Another conventional mechanical load limiter is a rotary, or cam and roller, mechanism. Such mechanisms include a spring-loaded roller engaged against a cam which forms a detent. The advantage of such a mechanism is that the cam may be readily tailored to provide a predetermined limiting force gradient. Also, the mechanism offers the capability to absorb overtravel and may be fabricated to have a negative load gradient. The primary disadvantage of such a mechanism is that it must be integrated with a crank installation and ordinarily requires a relatively large space envelope of approximately equal dimensions in width, length, and height. Also, the performance characteristic of such a mechanism cannot be readily modified once a design has been adopted, unless the change is limited to the detent, and unless such a change is of such a magnitude that it can be accomplished by revision of the cam profile.
Another previously known load limiter is a conventional linear spring cartridge. A linear spring cartridge can often be incorporated into a push-pull control rod or other mechanical linkage without the necessity of design changes to the adjoining mechanisms.

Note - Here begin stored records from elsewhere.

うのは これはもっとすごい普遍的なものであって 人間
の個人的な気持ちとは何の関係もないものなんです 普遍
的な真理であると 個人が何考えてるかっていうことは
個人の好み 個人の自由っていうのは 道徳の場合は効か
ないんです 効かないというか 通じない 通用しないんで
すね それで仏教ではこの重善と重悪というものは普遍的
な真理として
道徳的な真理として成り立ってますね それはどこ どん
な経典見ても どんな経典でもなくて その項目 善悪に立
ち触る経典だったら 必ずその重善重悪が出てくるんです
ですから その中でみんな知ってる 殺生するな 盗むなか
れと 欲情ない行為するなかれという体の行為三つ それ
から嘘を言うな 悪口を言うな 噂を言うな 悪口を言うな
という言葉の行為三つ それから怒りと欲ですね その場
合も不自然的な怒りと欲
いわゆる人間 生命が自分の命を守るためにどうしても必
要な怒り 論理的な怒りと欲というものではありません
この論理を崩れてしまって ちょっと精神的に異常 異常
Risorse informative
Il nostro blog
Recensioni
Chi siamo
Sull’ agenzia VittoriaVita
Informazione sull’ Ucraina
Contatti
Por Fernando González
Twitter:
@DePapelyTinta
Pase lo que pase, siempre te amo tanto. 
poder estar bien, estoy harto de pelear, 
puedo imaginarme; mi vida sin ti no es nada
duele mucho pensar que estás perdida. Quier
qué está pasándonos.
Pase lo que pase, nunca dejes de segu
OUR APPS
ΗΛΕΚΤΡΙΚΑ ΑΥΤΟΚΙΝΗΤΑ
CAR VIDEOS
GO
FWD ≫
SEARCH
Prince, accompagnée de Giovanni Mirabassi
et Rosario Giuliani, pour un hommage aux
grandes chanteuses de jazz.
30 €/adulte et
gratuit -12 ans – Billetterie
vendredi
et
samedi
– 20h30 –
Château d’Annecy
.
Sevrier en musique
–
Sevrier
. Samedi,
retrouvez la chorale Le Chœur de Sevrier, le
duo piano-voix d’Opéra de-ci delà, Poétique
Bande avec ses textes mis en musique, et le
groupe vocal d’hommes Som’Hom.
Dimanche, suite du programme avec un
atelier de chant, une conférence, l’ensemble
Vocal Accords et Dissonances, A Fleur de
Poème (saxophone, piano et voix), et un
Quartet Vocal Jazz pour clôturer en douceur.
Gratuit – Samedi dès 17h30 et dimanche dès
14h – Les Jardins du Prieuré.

However, the force gradient of a spring cartridge is invariably positive throughout its range of travel. As a result, the primary disadvantage of a spring cartridge is that a relatively long and heavy spring must ordinarily be employed to obtain an acceptably low force gradient and yet also obtain a sufficiently high initial yield force level.

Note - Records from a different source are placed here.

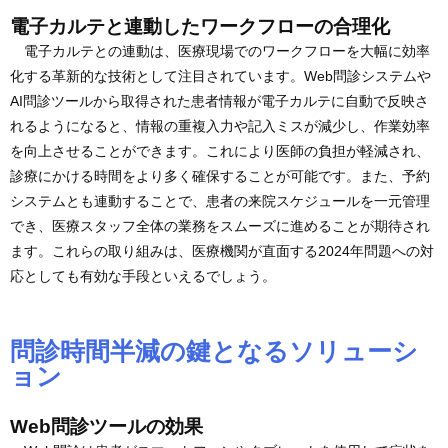
電子カルテと連動したワークフローの合理化
電子カルテとの連動は、医療現場でのワークフローを大幅に効率
化する革新的な技術として注目されています。Web問診システムや
AI問診ツールから取得された患者情報が電子カルテに自動で反映さ
れるようになると、情報の重複入力や記入ミスが減少し、作業効率
を向上させることができます。これにより医師の負担が軽減され、
診療にかける時間をより多く確保することが可能です。また、予約
システムとも連動することで、患者の来院スケジュールを一元管理
でき、医療スタッフ全体の業務をスムーズに進めることが期待され
ます。これらの取り組みは、医療機関が直面する2024年問題への対
応としても有効な手段といえるでしょう。
問診時間半減の鍵となるソリューシ
ョン
Web問診ツールの効果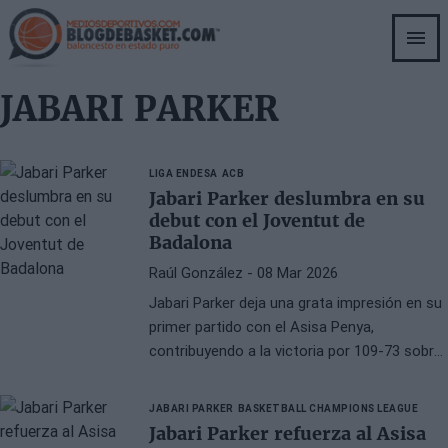
Skip
to
main
content
JABARI PARKER
LIGA ENDESA
ACB
Jabari Parker deslumbra en su
debut con el Joventut de
Badalona
Raúl González
- 08 Mar 2026
Jabari Parker deja una grata impresión en su
primer partido con el Asisa Penya,
contribuyendo a la victoria por 109-73 sobre
Girona.
JABARI PARKER
BASKETBALL CHAMPIONS LEAGUE
Jabari Parker refuerza al Asisa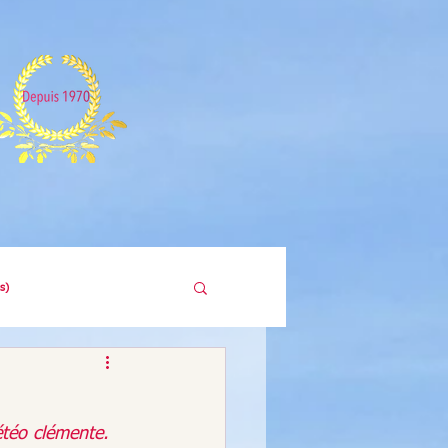
s)
téo clémente.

Accordingly, it is the primary object and purpose of the present invention to provide an improved mechanical load limiter. More particularly, it is an object of the present invention to provide a double-acting, or bidirectional, load limiter for use in a push-pull control linkage, particularly in an airplane.
It is a further object of the present invention to provide a load limiter that operates as a rigid link in a push-pull control linkage up to a predetermined tensile or compressive load, and which operates to yield by extension or contraction in response to tensile or compression loads greater than the predetermined load. In this regard, it is yet another object of the invention to provide a load limiter that obtains the foregoing object and which yields with a substantially constant force over its entire range of extension or compression, and which also yields under the same predetermined load in both compression and tension. It is a further object to provide such a load limiter that is light in weight, compact in dimension, and which is retrofittable into preexisting control linkages.
It is also an object of the invention to provide a load limiter that is substantially free of end play in its precrushed state.
The type of failure briefly mentioned above, namely jamming of an aircraft rudder control system, is an extremely infrequent event. Such a failure might be expected to occur, on the average, no more than once in the lifetime of an entire fleet of airplanes. Accordingly, it is a further object of the present invention to provide a load limiter that is reliable over long periods of time, which requires relatively little maintenance and service over such periods, and yet which may be readily restored for use in the event it is actuated.